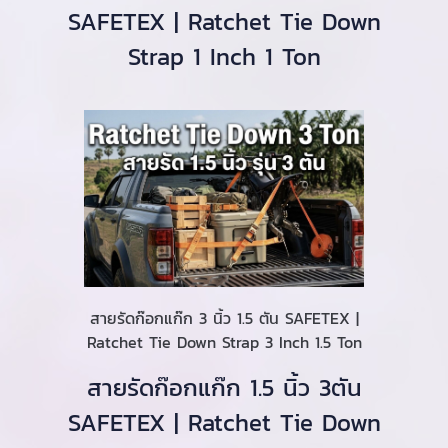
SAFETEX | Ratchet Tie Down
Strap 1 Inch 1 Ton
สายรัดก๊อกแก๊ก 3 นิ้ว 1.5 ตัน SAFETEX |
Ratchet Tie Down Strap 3 Inch 1.5 Ton
สายรัดก๊อกแก๊ก 1.5 นิ้ว 3ตัน
SAFETEX | Ratchet Tie Down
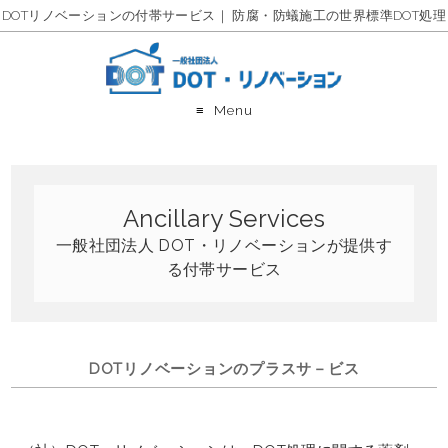
DOTリノベーションの付帯サービス｜ 防腐・防蟻施工の世界標準DOT処理
Menu
Ancillary Services
一般社団法人 DOT・リノベーションが提供す
る付帯サービス
DOTリノベーションのプラスサ－ビス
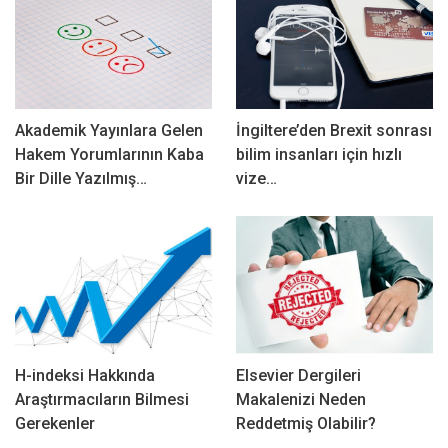
Akademik Yayınlara Gelen
İngiltere’den Brexit sonrası
Hakem Yorumlarının Kaba
bilim insanları için hızlı
Bir Dille Yazılmış…
vize…
H-indeksi Hakkında
Elsevier Dergileri
Araştırmacıların Bilmesi
Makalenizi Neden
Gerekenler
Reddetmiş Olabilir?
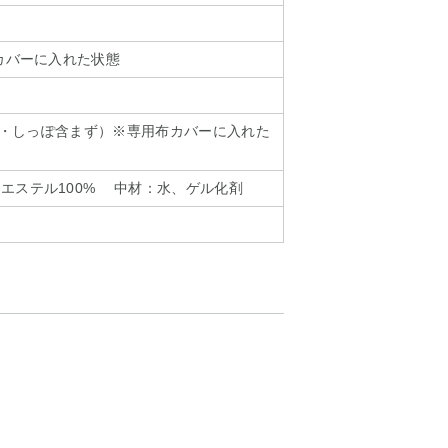
布カバーに入れた状態
m（耳・しっぽ含まず）※専用布カバーに入れた
エステル100% 中材：水、ゲル化剤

---

• Job item: Arrange the lines from the one containing "Akademik Yayınlara Gelen" through the last line as a Markdown table with the columns Row and Line, leaving out blank lines and the pictures.

• Reply:
| Row | Line |
|---|---|
| 1 | Akademik Yayınlara Gelen |
| 2 | İngiltere’den Brexit sonrası |
| 3 | Hakem Yorumlarının Kaba |
| 4 | bilim insanları için hızlı |
| 5 | Bir Dille Yazılmış… |
| 6 | vize… |
| 7 | H-indeksi Hakkında |
| 8 | Elsevier Dergileri |
| 9 | Araştırmacıların Bilmesi |
| 10 | Makalenizi Neden |
| 11 | Gerekenler |
| 12 | Reddetmiş Olabilir? |
| 13 | 布カバーに入れた状態 |
| 14 | m（耳・しっぽ含まず）※専用布カバーに入れた |
| 15 | エステル100% 中材：水、ゲル化剤 |